The two are the P&G in name and deed.

They celebrated a very happy new year in 1980 when they opened their first location, in the Squirrel Hill section of the city. That site eventually closed, but five are still operating: in Mt. Lebanon; the Strip District, Oakland and Shadyside in Pittsburgh; and Millvale.

Pamela’s is now employee owned. “We sold shares,” Cohen said.

P&G is renowned for its breakfasts and draws large groups of diners, especially in the large Strip and Oakland restaurants and in Mt. Lebanon.

Some local residents remember the Strip location for another reason. Campaigning for re-election in the erstwhile Steel City, President Barack Obama stopped there for lunch and mentioned Pamela’s name in TV and radio interviews.

“One of the things that put us on the map was the presidential attention,” said Jason Zmenkowski, a longtime employee who now manages the Strip locale. “The day after he came, we started hiring more staff.”

Obama was enamored of Pamela’s and its pancakes, and his memories at the Strip continue to endure. On Memorial Day 2013, following his re-election, the president invited Klingensmith and Cohen Pam to prepare breakfast at the White House.

“Gail was en route to the Strip when she got a call from the White House,” Pam recalled. “She said, ‘Yeah, I don’t believe it.’ But it was real. Afterward, the president invited us to eat with a group of government officials.

That wasn’t Gail and Pam’s last contact with the commander in chief.
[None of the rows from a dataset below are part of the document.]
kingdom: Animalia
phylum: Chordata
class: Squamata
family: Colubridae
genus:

Pam said she and Gail were later invited to annual Christmas parties and an inaugural ball in Washington, D.C.

Then after learning that Gail had passed away, the former president sent a handwritten letter to Pam, expressing his sympathies.

Cohen said that in September, Gail started having some strange sensations, which she thought might be appendix-related. She went to an emergency room for tests and was diagnosed as having a rare Stage 4 form of lung cancer. A reading specialist for a number of school districts in a previous career, she died May 12.

“It’s been a terrible nine months,” Pam said.

Gail, 71, who resided in the North Hills, is survived by her spouse of 32 years, Kathryn Chatfield; a sister, Mary Jane Rowe; and numerous other relatives.

“She was really a saint,” Pam said. “I can’t tell you how many employees she helped by paying for a water tank that blew up or you needed money. You could always count on Gail.”

“Gail is probably one of the nicest persons I’ve known,” Zmenkowski said during a shift inside the Strip District diner. “She had a lot of employees and made everyone feel special.”